キャラの成長感がドラゴンボールの特徴です。この「成長」は、単に強くなることではなく、文字どおり歳を取ることです。「クレヨンしんちゃん」のしんちゃんはまだ年中の幼稚園児でも、「名探偵コナン」のコナンはまだ小学1年生でも、「ドラえもん」ののび太はまだ小学4年生でも、「ドラゴンボール」の主人公の孫悟空はもう12歳の少年から、結婚して、息子の悟飯を育てて、そして爺ちゃんになっています。漫画で、息子の悟飯を連れてみんなと挨拶したネタがあります。そして、格闘で地球や宇宙まで破壊できるようなドラゴンボールワールドでも、ここ数年間の劇場版で、妊娠、育児、ベビーシッターのようなシーンが少なからずあります。今回の映画で、悟飯ご夫婦が忙しすぎて、娘の幼稚園の迎えをピッコロに頼みました。そして、「いくつになったの?」「三才」とか、「しばらく会ってないと思ったら急に大きくなりやがったな」のようなセリフも、家族ぐるみの付き合いを表していました。悟飯の娘のパンが飛べるようになる場面は、赤ちゃんが歩けるような節目を示していました。自分が子供を持っていなくても、ドラゴンボールのキャラと一緒に、成長していることが実感できます。

映画「ドラゴンボール超 スーパーヒーロー」は初週末の全世界興行ランキングと全米オープニング興収で1位を獲得しました。
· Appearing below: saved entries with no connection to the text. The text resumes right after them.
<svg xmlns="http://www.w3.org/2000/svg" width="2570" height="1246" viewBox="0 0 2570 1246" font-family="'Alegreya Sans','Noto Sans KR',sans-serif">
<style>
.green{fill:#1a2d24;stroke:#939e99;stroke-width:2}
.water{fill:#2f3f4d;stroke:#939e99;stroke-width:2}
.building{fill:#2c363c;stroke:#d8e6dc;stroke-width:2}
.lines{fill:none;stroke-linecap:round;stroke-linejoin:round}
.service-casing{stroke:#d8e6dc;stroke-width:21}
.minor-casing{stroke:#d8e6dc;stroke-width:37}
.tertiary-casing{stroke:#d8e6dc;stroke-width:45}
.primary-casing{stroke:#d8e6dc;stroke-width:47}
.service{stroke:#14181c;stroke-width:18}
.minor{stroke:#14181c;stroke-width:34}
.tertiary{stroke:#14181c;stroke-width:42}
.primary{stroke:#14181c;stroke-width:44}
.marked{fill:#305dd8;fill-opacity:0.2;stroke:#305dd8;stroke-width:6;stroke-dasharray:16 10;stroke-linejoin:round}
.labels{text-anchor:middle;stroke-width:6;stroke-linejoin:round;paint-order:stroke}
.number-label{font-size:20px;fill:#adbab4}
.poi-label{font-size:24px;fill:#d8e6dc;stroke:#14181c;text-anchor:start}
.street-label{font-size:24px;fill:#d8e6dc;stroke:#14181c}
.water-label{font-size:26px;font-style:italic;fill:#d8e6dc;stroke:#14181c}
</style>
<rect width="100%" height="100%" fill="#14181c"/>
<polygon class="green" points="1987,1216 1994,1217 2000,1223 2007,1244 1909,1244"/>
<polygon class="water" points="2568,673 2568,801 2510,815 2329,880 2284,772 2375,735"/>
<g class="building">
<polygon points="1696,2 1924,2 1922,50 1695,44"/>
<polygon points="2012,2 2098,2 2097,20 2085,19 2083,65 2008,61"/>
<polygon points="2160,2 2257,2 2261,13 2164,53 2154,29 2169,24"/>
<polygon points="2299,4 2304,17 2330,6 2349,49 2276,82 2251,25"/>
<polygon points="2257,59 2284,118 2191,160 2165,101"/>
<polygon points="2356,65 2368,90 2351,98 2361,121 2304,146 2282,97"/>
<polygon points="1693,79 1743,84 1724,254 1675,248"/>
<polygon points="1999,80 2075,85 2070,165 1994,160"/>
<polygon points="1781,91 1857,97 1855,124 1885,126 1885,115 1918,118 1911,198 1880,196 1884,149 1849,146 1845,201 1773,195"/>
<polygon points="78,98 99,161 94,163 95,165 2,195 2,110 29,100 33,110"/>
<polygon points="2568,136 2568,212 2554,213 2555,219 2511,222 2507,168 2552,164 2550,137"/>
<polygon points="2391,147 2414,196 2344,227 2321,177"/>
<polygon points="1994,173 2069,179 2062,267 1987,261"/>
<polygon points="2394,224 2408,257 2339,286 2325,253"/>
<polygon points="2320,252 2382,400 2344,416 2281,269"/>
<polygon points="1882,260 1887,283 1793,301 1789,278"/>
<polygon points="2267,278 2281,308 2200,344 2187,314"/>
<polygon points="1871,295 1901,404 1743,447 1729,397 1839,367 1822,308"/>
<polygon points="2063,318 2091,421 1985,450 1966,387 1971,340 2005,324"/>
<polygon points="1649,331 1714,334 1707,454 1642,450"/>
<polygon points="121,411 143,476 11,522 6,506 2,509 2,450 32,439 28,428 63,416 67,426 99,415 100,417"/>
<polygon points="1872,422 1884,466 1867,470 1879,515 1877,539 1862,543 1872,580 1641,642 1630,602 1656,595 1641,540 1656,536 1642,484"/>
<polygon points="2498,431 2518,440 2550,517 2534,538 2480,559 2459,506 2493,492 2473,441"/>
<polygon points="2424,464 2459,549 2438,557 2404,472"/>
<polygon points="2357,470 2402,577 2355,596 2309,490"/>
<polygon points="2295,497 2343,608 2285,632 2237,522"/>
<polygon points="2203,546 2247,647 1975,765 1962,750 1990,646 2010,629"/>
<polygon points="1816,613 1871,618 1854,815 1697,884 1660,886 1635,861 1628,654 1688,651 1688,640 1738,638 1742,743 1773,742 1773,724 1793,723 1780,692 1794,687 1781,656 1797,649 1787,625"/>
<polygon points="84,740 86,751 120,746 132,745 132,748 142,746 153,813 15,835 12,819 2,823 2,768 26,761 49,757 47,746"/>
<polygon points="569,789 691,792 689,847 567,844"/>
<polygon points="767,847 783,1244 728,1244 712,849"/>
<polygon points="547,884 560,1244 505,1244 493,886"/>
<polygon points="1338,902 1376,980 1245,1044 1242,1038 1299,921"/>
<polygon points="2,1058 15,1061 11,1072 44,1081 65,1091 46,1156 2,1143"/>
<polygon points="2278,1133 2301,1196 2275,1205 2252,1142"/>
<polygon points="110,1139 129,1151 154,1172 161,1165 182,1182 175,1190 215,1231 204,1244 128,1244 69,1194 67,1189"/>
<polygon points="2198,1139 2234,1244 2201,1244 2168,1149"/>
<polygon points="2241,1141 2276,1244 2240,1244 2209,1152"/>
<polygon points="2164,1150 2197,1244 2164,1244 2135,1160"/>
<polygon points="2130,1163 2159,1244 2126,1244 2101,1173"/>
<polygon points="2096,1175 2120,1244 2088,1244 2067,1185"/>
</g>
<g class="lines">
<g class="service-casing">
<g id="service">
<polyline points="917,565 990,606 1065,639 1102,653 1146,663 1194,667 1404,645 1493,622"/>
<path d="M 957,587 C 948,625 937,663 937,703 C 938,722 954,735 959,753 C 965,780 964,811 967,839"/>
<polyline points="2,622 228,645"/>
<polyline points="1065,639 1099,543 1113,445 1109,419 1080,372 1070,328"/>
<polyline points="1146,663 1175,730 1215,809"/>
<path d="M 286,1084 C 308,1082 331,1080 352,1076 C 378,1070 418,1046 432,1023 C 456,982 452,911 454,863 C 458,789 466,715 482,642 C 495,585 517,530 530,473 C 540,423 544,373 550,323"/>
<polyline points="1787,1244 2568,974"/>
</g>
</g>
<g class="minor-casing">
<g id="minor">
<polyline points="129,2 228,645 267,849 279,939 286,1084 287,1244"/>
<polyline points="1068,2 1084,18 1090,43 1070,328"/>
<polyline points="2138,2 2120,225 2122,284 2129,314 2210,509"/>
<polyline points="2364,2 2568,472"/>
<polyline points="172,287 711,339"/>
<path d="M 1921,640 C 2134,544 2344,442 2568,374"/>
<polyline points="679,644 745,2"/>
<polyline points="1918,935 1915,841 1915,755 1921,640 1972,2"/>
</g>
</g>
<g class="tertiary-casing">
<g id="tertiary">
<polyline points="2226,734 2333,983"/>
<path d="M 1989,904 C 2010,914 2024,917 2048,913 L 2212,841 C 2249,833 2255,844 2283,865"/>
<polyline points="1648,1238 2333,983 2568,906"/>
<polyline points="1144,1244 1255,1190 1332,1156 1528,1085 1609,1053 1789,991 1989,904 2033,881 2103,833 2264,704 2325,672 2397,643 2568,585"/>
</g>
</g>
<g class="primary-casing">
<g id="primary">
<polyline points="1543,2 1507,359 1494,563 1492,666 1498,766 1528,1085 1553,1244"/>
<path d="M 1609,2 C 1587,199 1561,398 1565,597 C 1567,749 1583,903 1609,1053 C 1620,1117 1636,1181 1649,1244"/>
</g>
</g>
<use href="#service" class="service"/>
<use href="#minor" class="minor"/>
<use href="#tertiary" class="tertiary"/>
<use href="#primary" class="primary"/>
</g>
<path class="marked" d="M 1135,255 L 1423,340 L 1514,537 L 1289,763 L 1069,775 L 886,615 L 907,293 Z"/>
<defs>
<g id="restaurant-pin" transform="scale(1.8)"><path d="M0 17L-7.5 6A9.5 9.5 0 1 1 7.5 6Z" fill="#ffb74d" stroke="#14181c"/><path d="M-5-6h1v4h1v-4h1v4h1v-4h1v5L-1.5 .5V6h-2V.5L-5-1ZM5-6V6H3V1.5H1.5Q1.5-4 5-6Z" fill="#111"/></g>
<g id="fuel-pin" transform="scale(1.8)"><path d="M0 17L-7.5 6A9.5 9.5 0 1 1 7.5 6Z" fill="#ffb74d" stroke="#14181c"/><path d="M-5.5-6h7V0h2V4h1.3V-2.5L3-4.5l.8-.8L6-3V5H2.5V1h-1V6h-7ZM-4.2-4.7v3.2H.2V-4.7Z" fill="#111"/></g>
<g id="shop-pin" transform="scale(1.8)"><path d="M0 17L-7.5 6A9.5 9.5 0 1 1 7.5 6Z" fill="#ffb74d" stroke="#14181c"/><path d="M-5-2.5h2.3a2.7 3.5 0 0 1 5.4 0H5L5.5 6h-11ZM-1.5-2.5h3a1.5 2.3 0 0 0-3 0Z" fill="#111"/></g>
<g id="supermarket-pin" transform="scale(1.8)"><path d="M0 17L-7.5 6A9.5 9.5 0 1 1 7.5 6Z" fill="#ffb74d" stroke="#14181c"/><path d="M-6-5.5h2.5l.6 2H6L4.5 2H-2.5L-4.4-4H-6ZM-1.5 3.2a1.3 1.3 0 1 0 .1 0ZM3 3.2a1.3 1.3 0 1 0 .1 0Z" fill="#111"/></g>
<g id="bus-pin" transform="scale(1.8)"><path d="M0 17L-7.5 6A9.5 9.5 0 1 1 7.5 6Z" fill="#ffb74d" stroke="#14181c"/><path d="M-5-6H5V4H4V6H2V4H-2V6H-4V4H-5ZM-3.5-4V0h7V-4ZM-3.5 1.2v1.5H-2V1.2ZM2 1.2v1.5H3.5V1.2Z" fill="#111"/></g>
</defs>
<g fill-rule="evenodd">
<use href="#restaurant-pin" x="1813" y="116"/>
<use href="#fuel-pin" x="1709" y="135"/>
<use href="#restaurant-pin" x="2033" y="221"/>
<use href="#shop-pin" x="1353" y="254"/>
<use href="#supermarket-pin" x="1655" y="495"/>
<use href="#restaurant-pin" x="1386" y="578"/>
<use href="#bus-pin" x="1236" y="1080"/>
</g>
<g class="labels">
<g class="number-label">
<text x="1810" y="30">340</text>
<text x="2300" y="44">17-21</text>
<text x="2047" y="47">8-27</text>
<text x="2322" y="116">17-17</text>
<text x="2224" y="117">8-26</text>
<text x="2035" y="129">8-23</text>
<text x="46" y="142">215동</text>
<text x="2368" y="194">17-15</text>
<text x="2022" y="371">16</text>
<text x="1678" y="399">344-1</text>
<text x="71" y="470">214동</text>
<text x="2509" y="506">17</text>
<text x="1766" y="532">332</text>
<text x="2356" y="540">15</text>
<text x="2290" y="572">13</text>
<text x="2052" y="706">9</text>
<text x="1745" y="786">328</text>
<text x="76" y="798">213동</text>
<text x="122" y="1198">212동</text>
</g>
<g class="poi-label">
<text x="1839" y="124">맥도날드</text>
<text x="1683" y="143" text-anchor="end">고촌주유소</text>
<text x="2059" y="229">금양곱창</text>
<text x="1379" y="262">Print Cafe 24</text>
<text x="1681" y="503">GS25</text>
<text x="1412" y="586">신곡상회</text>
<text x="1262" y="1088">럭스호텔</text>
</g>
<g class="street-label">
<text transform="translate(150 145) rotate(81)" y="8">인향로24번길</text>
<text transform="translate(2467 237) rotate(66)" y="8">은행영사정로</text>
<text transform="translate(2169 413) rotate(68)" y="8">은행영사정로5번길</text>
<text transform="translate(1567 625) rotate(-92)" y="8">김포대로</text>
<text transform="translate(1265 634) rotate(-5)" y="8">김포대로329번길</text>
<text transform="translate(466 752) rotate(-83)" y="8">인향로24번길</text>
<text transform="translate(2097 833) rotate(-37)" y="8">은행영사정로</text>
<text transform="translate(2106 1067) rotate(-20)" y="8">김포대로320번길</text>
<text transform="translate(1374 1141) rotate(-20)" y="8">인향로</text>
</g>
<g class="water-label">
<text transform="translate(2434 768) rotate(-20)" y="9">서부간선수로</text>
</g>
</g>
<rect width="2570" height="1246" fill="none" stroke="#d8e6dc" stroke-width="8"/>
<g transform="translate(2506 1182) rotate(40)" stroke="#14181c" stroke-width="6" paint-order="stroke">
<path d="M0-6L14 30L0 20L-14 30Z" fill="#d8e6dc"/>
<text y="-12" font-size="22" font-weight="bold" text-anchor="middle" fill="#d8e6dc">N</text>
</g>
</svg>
それは、どんぴしゃりのタイミングで上映スケジュールを選んだ配給会社ソニー・ピクチャーズとCrunchyrollのお手柄だと思います。

これから、ドラゴンボールの人気が下がっていく一方かもしれません。でも、構いません。いつか、日本に移住して、日本の老人ホームに入って自己紹介をする時、「オラ、ドラゴンボール大好き!」と同じ世代の老人に言ってみたいです。年配の方々が認知症にかかっても、まだ悟空の「オラ」という名台詞を覚えていることを、確信しています。老人ホームのテレビで、みんなと「わーわーわー!!!」と叫んでこの懐古アニメを鑑賞することを、楽しみにしています。